Wilkie Collins’s career as an author spans more than four decades, covering all but the opening and closing stages of the reign of Queen Victoria. During that lengthy period his writings offer a crucial witness – second in importance perhaps only to those of his mentor, collaborator, friend and rival Charles Dickens – to the gradual and uneven emergence in Britain of a mass literary culture.

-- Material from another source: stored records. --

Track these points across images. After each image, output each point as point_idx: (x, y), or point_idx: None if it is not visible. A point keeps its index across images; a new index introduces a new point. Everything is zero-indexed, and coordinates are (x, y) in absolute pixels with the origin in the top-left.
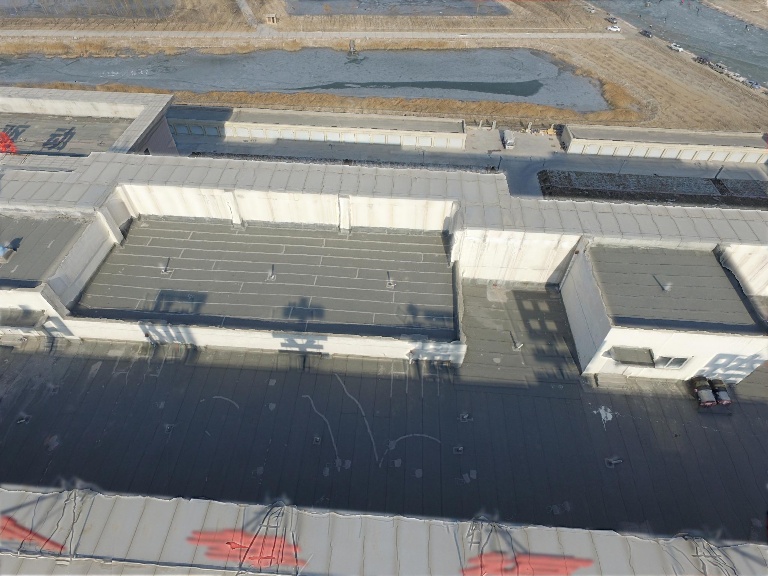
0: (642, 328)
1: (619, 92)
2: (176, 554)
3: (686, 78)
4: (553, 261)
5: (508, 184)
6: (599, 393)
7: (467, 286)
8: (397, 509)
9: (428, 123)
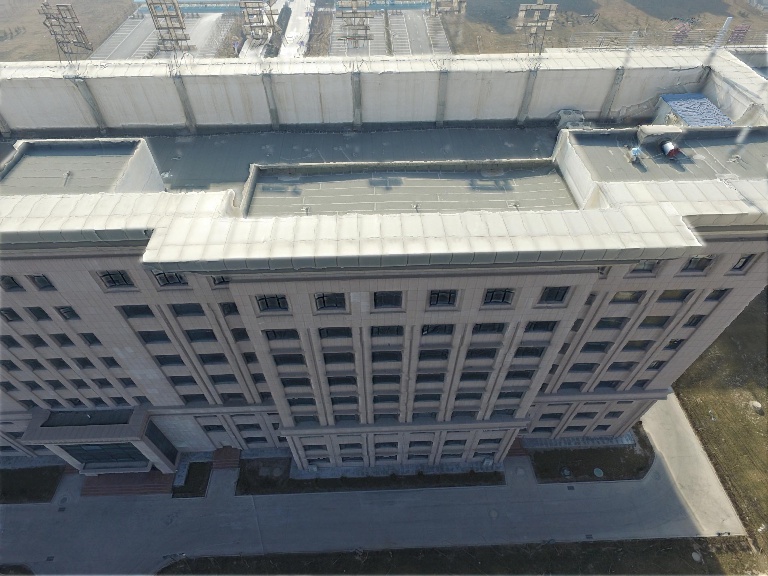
0: (116, 150)
1: None
2: None
3: None
4: None
5: None
6: None
7: None
8: (308, 138)
9: None
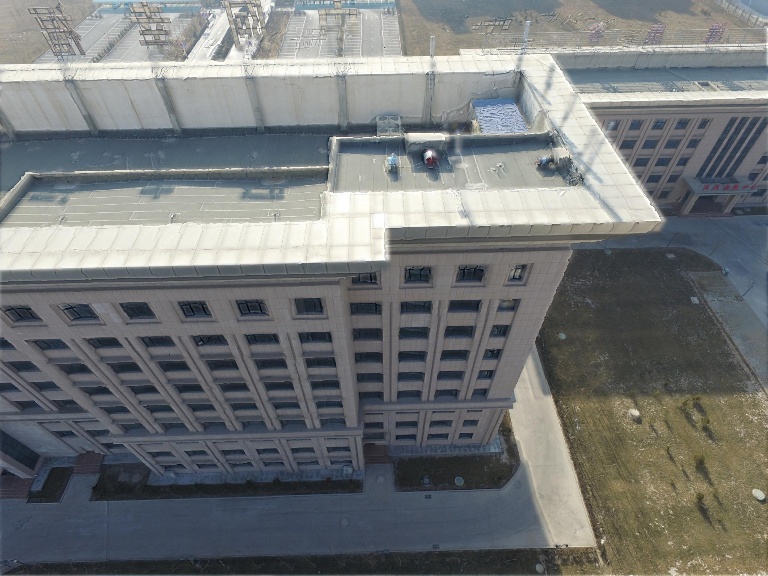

As a collection, Collins’s surviving correspondence ranges from the seven-year old child’s letter to his mother away at Brighton in the autumn of 1831 to the dying man’s desperate appeal to his old doctor friend in the autumn of 1889. His correspondents are active in an extraordinary range of cultural and social activities, and represent a wide variety of backgrounds and outlooks. There is a sustained dialogue with family members and relatives, with the companions made in youth (and often later with their partners and children), with new friends acquired on trips to Continental Europe or North America, with novelists, poets and painters, with playwrights, actors and theatre managers, with doctors, solicitors, and wine merchants, with publishers, editors, printers, copyists, and literary agents. Predictably, surviving correspondence with this last group is especially prominent. In addition there are hundreds of cases where there are only one or two letters to a single correspondent. Occasionally – as with Dickens – these are merely the fragments of a substantial relationship. More typically they bear witness to the growing fame of a writer who struggles to respond to an army of society hostesses, critical cranks, devoted readers and autograph hunters. Together these documents steadily chart the developments in a specific Victorian social and literary milieu.